¡No le digas a mi madre que soy periodista...!

A la memoria de Xuan Pertierra



Don Ramón María explicaba que la vida española era una deformación grotesca de la civilización europea y que, para acertar en su pintura, había que acudir a una estética deformante (esperpéntica), inspirada en los espejos anómalos de la rúa madrileña denominada El callejón del Gato. Está claro que o bien la realidad española se ha degradado mucho de entonces a ahora o bien Valle-Inclán, al decir esas palabras, hacía simplemente literatura, esto es, ocultaba la verdad con palabras bonitas. Porque, ciertamente, para describir la vida española basta con acudir a la estética de Pepe Gotera y Otilio, o, si lo prefieren, de Manolo y Benito. Con esos parámetros entenderán ustedes perfectamente la forma de actuar de Zapatero, su Gobierno y el PSOE en el asunto de los 420 euros para quienes no tienen otro tipo de subsidio de paro.

Porque después de haber berreado durante tres meses que «el Gobierno iba a realizar un gran esfuerzo para atender a las familias y parados sin ningún tipo de ayuda», después de haber ladrado que la patronal, por romper el diálogo social, había casi echado a perder la posibilidad de esta nueva generosidad zapaterina, resulta que —entre el escándalo de todos, el asombro e incredulidad de muchos, la indignación de los burlados—, la dádiva sólo alcanza a quienes hayan agotado los subsidios tradicionales a partir del uno de agosto de este año. Traduciendo el refrán latino: «Tras un año de monstruosa tumefacción que parecía presagiar un parto gemelar, el zapatero expulsó una suela gastada y agujereada».
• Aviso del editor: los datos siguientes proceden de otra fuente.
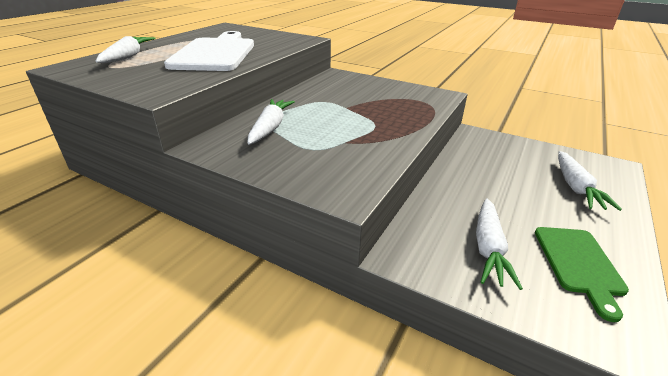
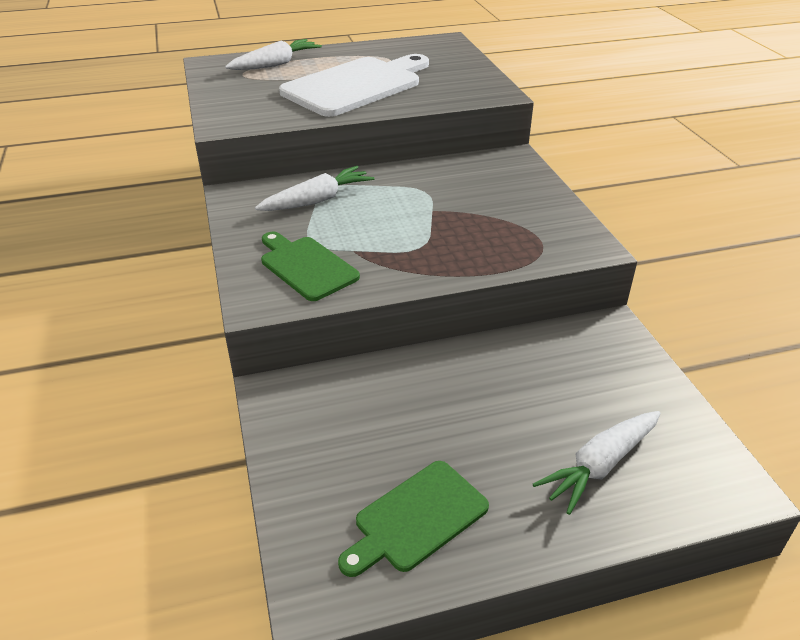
camera: 45 degrees right, 5 degrees up
(336, 162) = (306, 266): none -> green cutting board
(488, 248) = (360, 442): white carrot -> none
Pero si todo ello parece una mofa cruel, las explicaciones y rectificaciones son aún peores. Una facción de los aduladores y turiferarios habituales (desde ciertos medios de descomunicación a los sindicatos) aducen que la medida «ha sido mal explicada»: quieren decir, en verdad, que, ya que los embelecos propagandísticos no han colado, conviene ahora echar la culpa a los ciudadanos por no haber entendido bien las cosas. Por su parte el Gobierno —y otra facción de los aduladores y palafreneros— sostienen que es que no se daban cuenta del alcance de la medida, y que no sabían que, en la práctica, quedaban fuera de la protección casi todos los que la necesitaban, y, más aún, que acaso no puedan hacer más porque no hay dinero; pero que, de cualquier modo, están dispuestos a ver qué pueden corregir, por lo que, para ello, van a llamar a los sindicatos, a fin de que les expliquen cuál es el estado de los parados. ¡Pues si el Gobierno desconoce la realidad e ignora cuál es el alcance de lo que legisla, ya me dirán: Benito y Manolo, Pepe Gotera y Otilio son, al pie de ellos, Aristóteles y Albert Einstein!
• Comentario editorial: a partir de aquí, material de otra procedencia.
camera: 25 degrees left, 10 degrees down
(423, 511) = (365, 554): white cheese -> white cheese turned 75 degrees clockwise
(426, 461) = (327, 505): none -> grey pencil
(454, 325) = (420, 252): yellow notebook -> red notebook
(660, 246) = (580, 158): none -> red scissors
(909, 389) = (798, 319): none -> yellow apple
Pero puede que no sea todo incapacidad y chapuza. Es muy posible que el Gobierno se haya dicho que, dado que los ciudadanos los votan a ellos una y otra vez, tienen que ser exactamente lo que parecen y, en consecuencia, por qué no tratarlos como lo que son. O que haya pensado que, en vista de que se tragan sumisa o resignadamente todas sus mentiras, cuál sería la razón para no tenerlos por partidarios de la unión ibérica, esto es, como a españoles y lusos.

En las democracias los culpables son los gobernantes, pero los ciudadanos, los votantes, son los responsables: ellos dan el dinero y el poder a los que eligen. Al margen de esa consideración moral o ética, que nos debería incitar a todos a reflexionar sobre los actos y las responsabilidades de cada uno, los votantes del partido gobernante deben de estar pasando en estos momentos por una terrible desazón y un angustioso molimiento. Porque, ya piensen que a quienes han puesto ahí, en el Gobierno, son Manolo y Benito, los próceres de la incompetencia y la chapuza; ya crean que son gentes que desprecian la capacidad e inteligencia de los ciudadanos o bien que conceptúan su adhesión como una fidelidad inquebrantable y perruna, estarán empezando a temer que corren el riesgo de que los restantes ciudadanos establezcan una homología entre votantes y representantes, de que confundan e igualen el ser de unos con el obrar de otros.

¡Y, créanme, yo mismo sufro al pensar en la angustia y en la vergüenza que estarán padeciendo! La habitual troquelación humorística sobre el oprobio de ser periodista —«¡No le digan a mi madre que soy periodista, la pobre cree que me gano honradamente la vida tocando el piano en una casa de lenocinio»— podría ser una parábola adecuada para expresar su padecimiento.